Survey results: deaf and disabled people in the cultural sector

We ran two surveys to gain a snapshot of how D/deaf and disabled people are represented in the museum workforce. Here’s an overview of the results.

Ahead of our new project, we ran two surveys: one for deaf and disabled people working in the sector to comment on their experience, another for museums and museum professionals in general to comment on what would improve the sector on these issues.

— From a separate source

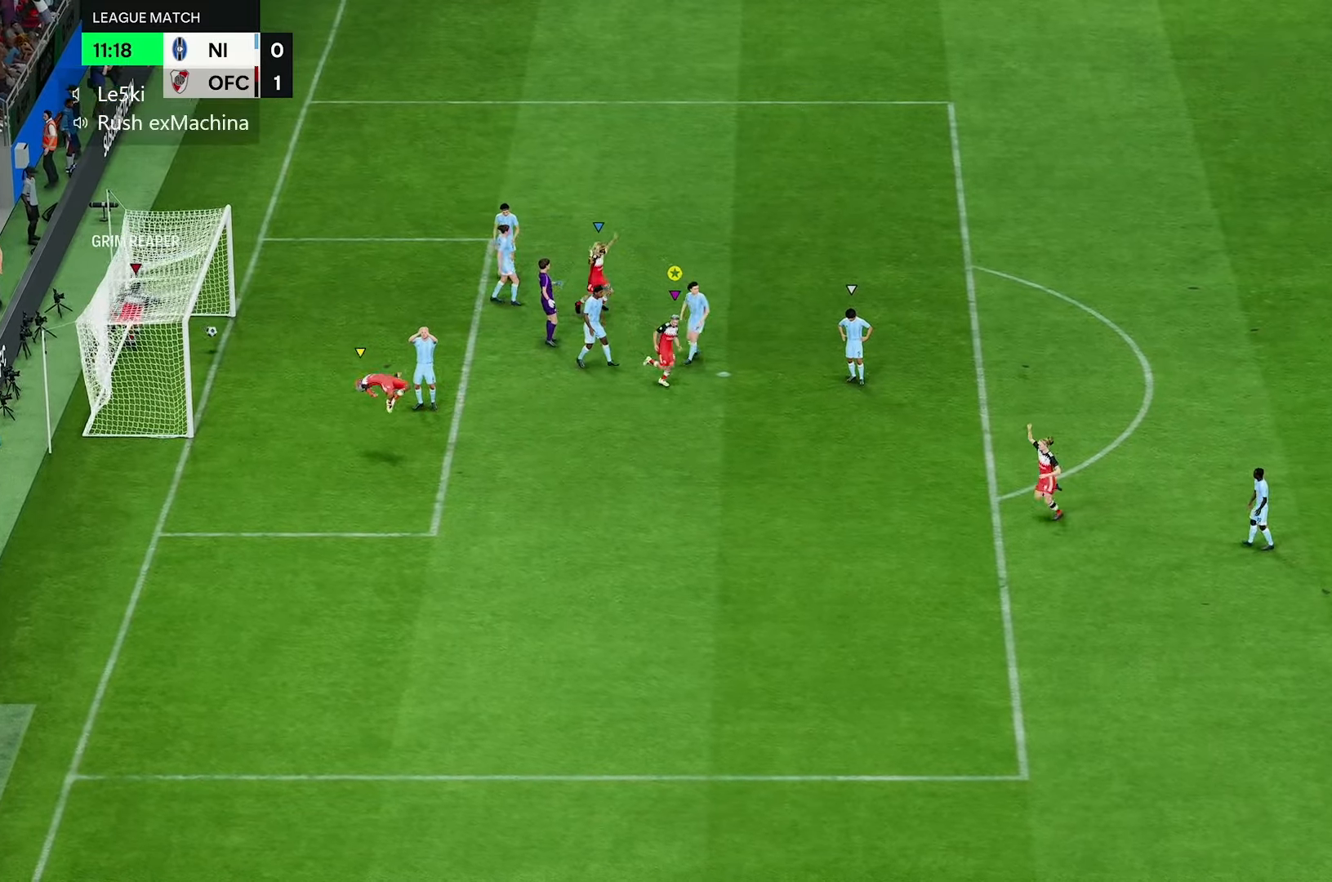
{"dt_ms": 500, "buttons": [], "left_stick": "right", "right_stick": "center", "events": []}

We are still digesting the comments, but have compiled some statistical headlines. Deaf and disabled museum workers who answered our survey were:

  • 67% were contracted to a museum, 33% freelance
  • 19% work in curatorial, 24% in learning or outreach, 33% said other
  • 67% said they felt career progression was open to them, 33% did not.

Among museums:

  • Lack of knowledge and lack of funding and resources were cited about equally as the main barrier to reinterpretation and display, and the main barrier to working with deaf and disabled people. Only 14% replied that they were doing these things already.
  • Funding was cited as a particularly acute barrier (55%) to ‘risk taking work…that could lead to significant positive changes’.
  • Existing deaf and disabled staff were most likely to work Front of House (23%) or in curatorial or marketing education (both 16%) – museum leaders and access officers were both at 8% and a high proportion (29%) were listed as doing jobs not in any of the other categories.